START Material provided

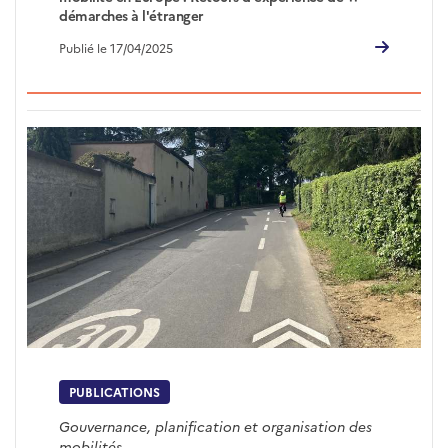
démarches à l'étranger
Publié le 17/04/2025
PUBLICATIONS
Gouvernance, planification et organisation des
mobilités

END Material provided
START Material provided

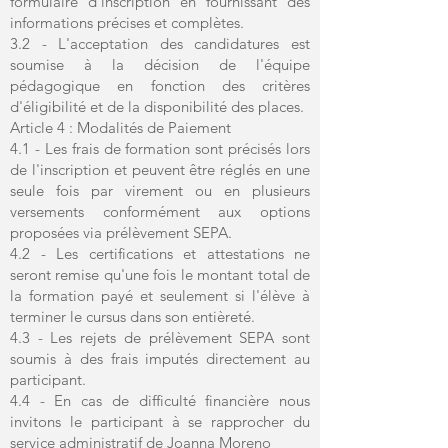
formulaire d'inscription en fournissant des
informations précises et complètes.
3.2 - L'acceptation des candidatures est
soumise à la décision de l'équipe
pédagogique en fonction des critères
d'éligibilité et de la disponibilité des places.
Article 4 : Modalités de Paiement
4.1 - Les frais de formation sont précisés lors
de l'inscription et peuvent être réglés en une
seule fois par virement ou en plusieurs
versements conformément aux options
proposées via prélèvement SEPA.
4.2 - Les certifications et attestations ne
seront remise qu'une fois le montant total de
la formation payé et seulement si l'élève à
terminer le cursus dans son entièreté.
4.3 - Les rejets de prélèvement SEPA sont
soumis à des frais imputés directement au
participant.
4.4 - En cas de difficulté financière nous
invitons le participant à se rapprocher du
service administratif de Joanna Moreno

END Material provided

What needs to be done: Rewrite the lines of the entries between the lines holding "formulaire d'inscription en fournissant des" and "invitons le participant à se rapprocher du", inclusive, as a Markdown table with the columns Row and Entry line, numbering each line and omitting any blank lines.

Response to this task:
| Row | Entry line |
|---|---|
| 1 | formulaire d'inscription en fournissant des |
| 2 | informations précises et complètes. |
| 3 | 3.2 - L'acceptation des candidatures est |
| 4 | soumise à la décision de l'équipe |
| 5 | pédagogique en fonction des critères |
| 6 | d'éligibilité et de la disponibilité des places. |
| 7 | Article 4 : Modalités de Paiement |
| 8 | 4.1 - Les frais de formation sont précisés lors |
| 9 | de l'inscription et peuvent être réglés en une |
| 10 | seule fois par virement ou en plusieurs |
| 11 | versements conformément aux options |
| 12 | proposées via prélèvement SEPA. |
| 13 | 4.2 - Les certifications et attestations ne |
| 14 | seront remise qu'une fois le montant total de |
| 15 | la formation payé et seulement si l'élève à |
| 16 | terminer le cursus dans son entièreté. |
| 17 | 4.3 - Les rejets de prélèvement SEPA sont |
| 18 | soumis à des frais imputés directement au |
| 19 | participant. |
| 20 | 4.4 - En cas de difficulté financière nous |
| 21 | invitons le participant à se rapprocher du |